Collection entries
_ _ _ _ _

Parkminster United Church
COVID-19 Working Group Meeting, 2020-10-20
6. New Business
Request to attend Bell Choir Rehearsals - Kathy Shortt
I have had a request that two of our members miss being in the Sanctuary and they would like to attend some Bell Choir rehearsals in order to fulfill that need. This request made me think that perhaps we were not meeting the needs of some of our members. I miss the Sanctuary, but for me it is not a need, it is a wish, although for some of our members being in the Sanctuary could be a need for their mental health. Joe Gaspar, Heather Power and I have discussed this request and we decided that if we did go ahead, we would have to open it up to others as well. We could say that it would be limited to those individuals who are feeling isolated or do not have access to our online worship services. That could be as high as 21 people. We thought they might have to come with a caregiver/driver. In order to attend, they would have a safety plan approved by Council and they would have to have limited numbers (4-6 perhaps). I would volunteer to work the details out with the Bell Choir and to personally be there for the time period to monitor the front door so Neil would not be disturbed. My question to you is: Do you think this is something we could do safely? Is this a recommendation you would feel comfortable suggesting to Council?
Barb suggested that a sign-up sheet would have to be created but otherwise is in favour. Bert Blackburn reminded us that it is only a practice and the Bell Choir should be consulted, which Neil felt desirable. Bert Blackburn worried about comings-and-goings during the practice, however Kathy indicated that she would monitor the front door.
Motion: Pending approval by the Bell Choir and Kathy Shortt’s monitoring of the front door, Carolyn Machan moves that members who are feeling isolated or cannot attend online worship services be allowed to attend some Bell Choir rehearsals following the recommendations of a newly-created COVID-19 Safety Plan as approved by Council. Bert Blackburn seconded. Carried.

_ _ _ _ _

> **WORK REQUEST**
The expected answer is a copy of each line in the records that holds the word "Bert".

> **WRITTEN SOLUTION**
Barb suggested that a sign-up sheet would have to be created but otherwise is in favour. Bert Blackburn reminded us that it is only a practice and the Bell Choir should be consulted, which Neil felt desirable. Bert Blackburn worried about comings-and-goings during the practice, however Kathy indicated that she would monitor the front door.
Motion: Pending approval by the Bell Choir and Kathy Shortt’s monitoring of the front door, Carolyn Machan moves that members who are feeling isolated or cannot attend online worship services be allowed to attend some Bell Choir rehearsals following the recommendations of a newly-created COVID-19 Safety Plan as approved by Council. Bert Blackburn seconded. Carried.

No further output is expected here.